The "typedef" declaration in the C and C++ languages is a context sensitive issue. This cannot be solved by upgrading from LALR(1) to LR(1) or LR(k). It requires making use of a symbol table while parsing and this allows even an LALR(1) parser to handle this context sensitive issue. The LRStar parser generator has this feature built into the grammar notation, making life easy for a user.
DFA Lexical Analyzers
A DFA lexer is a finite-state automata without a pushdown stack (i.e. not a PDA). DFA is the fastest recognition algorithm (5 times the speed of PDA's). A DFA algorithm does not use any lookahead characters. Because it is not a PDA, it cannot handle "nested" comments or any type of "nested" input (e.g. [[a]]). However, DFA's work fine for most programming languages. Afterall, the job of handling "nested" types of input usually belongs to the parser. Before DFA's became available, lexical analysis had been known to consume a large percentage of the processing time in compiler front-ends. With DFA's that time is reduced to about 10% of a compiler front-end.

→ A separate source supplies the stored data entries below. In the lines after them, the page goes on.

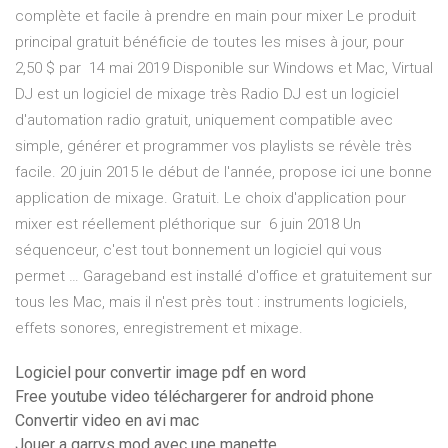
complète et facile à prendre en main pour mixer Le produit
principal gratuit bénéficie de toutes les mises à jour, pour
2,50 $ par 14 mai 2019 Disponible sur Windows et Mac, Virtual
DJ est un logiciel de mixage très Radio DJ est un logiciel
d'automation radio gratuit, uniquement compatible avec
simple, générer et programmer vos playlists se révèle très
facile. 20 juin 2015 le début de l'année, propose ici une bonne
application de mixage. Gratuit. Le choix d'application pour
mixer est réellement pléthorique sur 6 juin 2018 Un
séquenceur, c'est tout bonnement un logiciel qui vous
permet … Garageband est installé d'office et gratuitement sur
tous les Mac, mais il n'est près tout : instruments logiciels,
effets sonores, enregistrement et mixage.
Logiciel pour convertir image pdf en word
Free youtube video téléchargerer for android phone
Convertir video en avi mac
Jouer a garrys mod avec une manette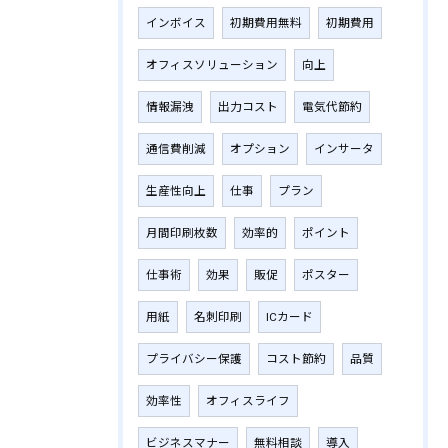
インボイス
初期費用無料
初期費用
オフィスソリューション
向上
情報漏洩
出力コスト
電気代節約
通信費削減
オプション
インサータ
生産性向上
仕事
プラン
月間印刷枚数
効率的
ポイント
仕事術
効果
販促
ポスター
用紙
名刺印刷
ICカード
プライバシー保護
コスト節約
品質
効率性
オフィスライフ
ビジネスマナー
無料相談
導入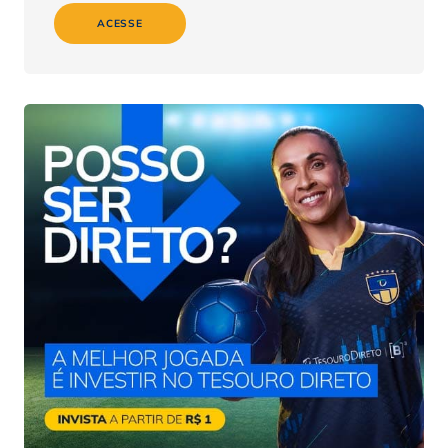
ACESSE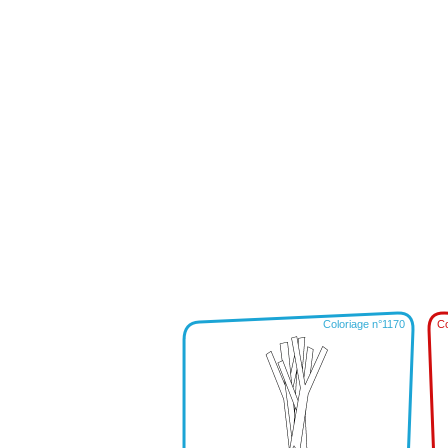
Coloriage n°1170
Co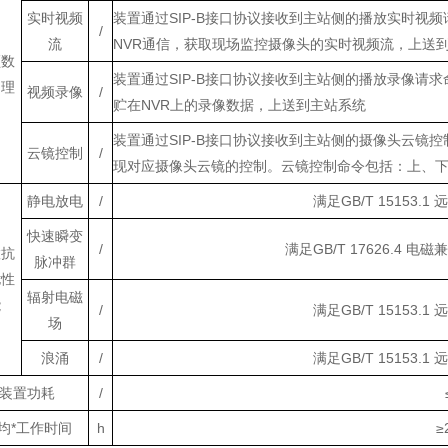
实时视频
装置通过
SIP-B接口协议接收到主站侧的播放实时视频请
/
流
NVR通信，获取现场监控摄像头的实时视频流，上送
频数
装置通过
SIP-B接口协议接收到主站侧的播放录像请求命
处理
视频录像
/
贮在NVR上的录像数据，上送到主站系统
装置通过
SIP-B接口协议接收到主站侧的摄像头云镜控制
云镜控制
/
现对应摄像头云镜的控制。云镜控制命令包括：上、下
静电放电
/
满足
GB/T 15153
快速瞬变
/
满足
GB/T 17626.4
置抗
脉冲群
扰性
辐射电磁
能
/
满足
GB/T 15153
场
浪涌
/
满足
GB/T 15153
装置功耗
/
均*工作时间
h
≥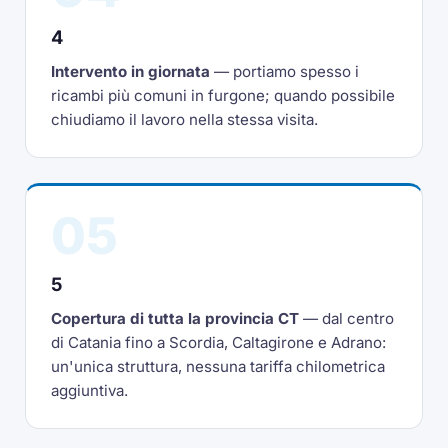
4
Intervento in giornata
— portiamo spesso i
ricambi più comuni in furgone; quando possibile
chiudiamo il lavoro nella stessa visita.
05
5
Copertura di tutta la provincia CT
— dal centro
di Catania fino a Scordia, Caltagirone e Adrano:
un'unica struttura, nessuna tariffa chilometrica
aggiuntiva.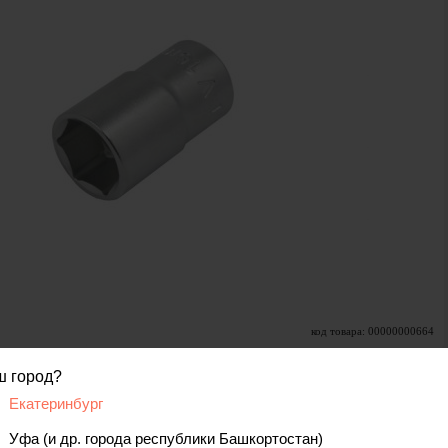
код товара: 00000000664
ш город?
Екатеринбург
вис
Отзывы, вопросы
Уфа (и др. города республики Башкортостан)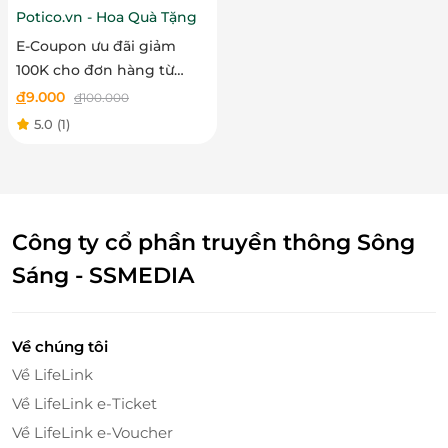
Potico.vn - Hoa Quà Tặng
E-Coupon ưu đãi giảm
100K cho đơn hàng từ
500K tại Potico.vn - Hoa
đ
9.000
đ
100.000
Quà Tặng
5.0
(1)
Công ty cổ phần truyền thông Sông
Sáng - SSMEDIA
Về chúng tôi
Về LifeLink
Về LifeLink e-Ticket
Về LifeLink e-Voucher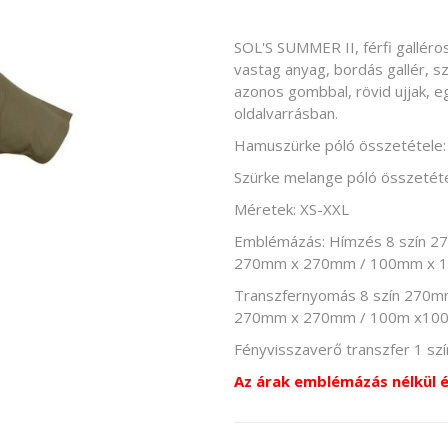
SOL'S SUMMER II, férfi galléro
vastag anyag, bordás gallér, s
azonos gombbal, rövid ujjak, eg
oldalvarrásban.
Hamuszürke póló összetétele:
Szürke melange póló összetéte
Méretek: XS-XXL
Emblémázás: Hímzés 8 szín 2
270mm x 270mm / 100mm x 
Transzfernyomás 8 szín 270mm 
270mm x 270mm / 100m x1
Fényvisszaverő transzfer 1 
Az árak emblémázás nélkül 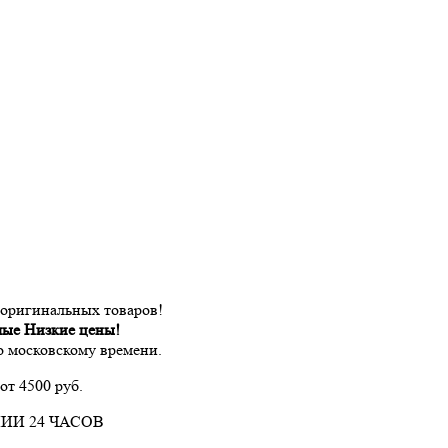
 оригинальных товаров!
мые Низкие цены!
по московскому времени.
от 4500 руб.
ИИ 24 ЧАСОВ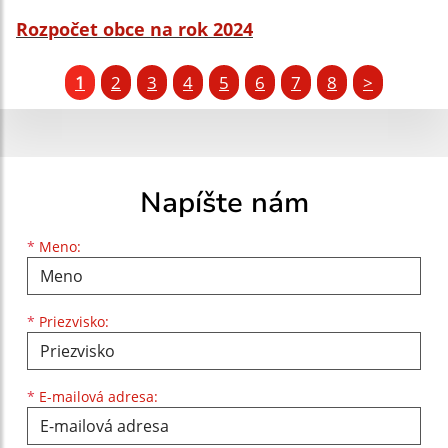
Rozpočet obce na rok 2024
1
2
3
4
5
6
7
8
>
Napíšte nám
Meno
Priezvisko
E-mailová adresa
*
Meno:
*
Priezvisko:
*
E-mailová adresa: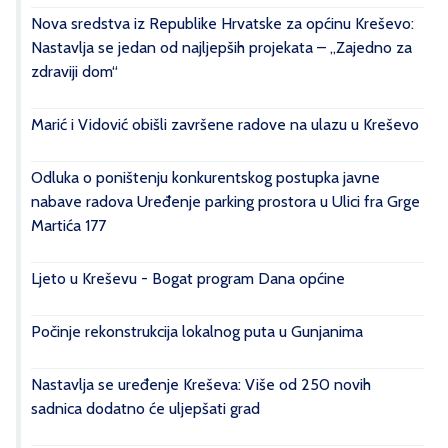
Nova sredstva iz Republike Hrvatske za općinu Kreševo:
Nastavlja se jedan od najljepših projekata – „Zajedno za
zdraviji dom“
Marić i Vidović obišli završene radove na ulazu u Kreševo
Odluka o poništenju konkurentskog postupka javne
nabave radova Uređenje parking prostora u Ulici fra Grge
Martića 177
Ljeto u Kreševu - Bogat program Dana općine
Počinje rekonstrukcija lokalnog puta u Gunjanima
Nastavlja se uređenje Kreševa: Više od 250 novih
sadnica dodatno će uljepšati grad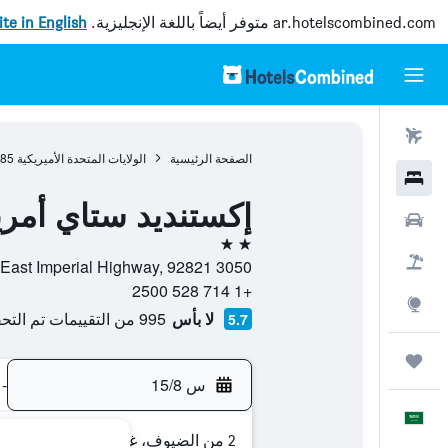
ar.hotelscombined.com
متوفر أيضاً باللغة الإنجليزية.
site in English
رحلات طيران
الصفحة الرئيسية
الولايات المتحدة الأميريكية
985
فنادق
إكستنديد ستاي أمريك
سيارات
2 نجمتين
حزم العروض
3050 East Imperial Highway, 92821, بريا, كاليفورنيا, الولايات المتحدة الأميريكية
+1 714 528 2500
استكشاف
لا بأس
995 من التقييمات تم التحقق منها
5.7
رحلات
س 15/8
-
العَرَبِيَّة
2 من الضيوف، غرفة واحدة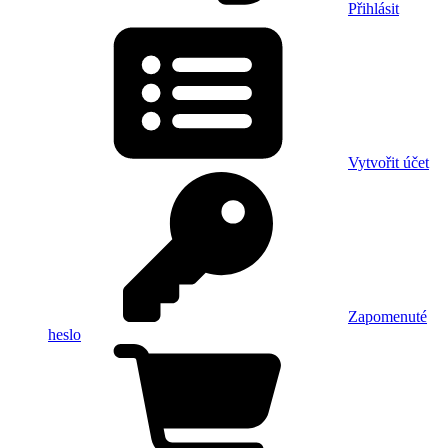
Přihlásit
Vytvořit účet
Zapomenuté
heslo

A test found that parsers created by LRStar+DFA are 10% faster than the speed of parsers created by Bison+flex, when using LRStar's optimize-for-speed option (/o) . This test measured lexing and parsing speed, without creating a symbol table and AST. Without using the /o option, parsing speed is nearly identical for both software products. Note, the /o option does chain-reduction elimination in the parser tables. FYI, the parsing speed increased by 45% after rewriting the grammar in some places and adding disambiguating rules for expressions. The speed increase is possible with the C/C++ language, but not for many other languages.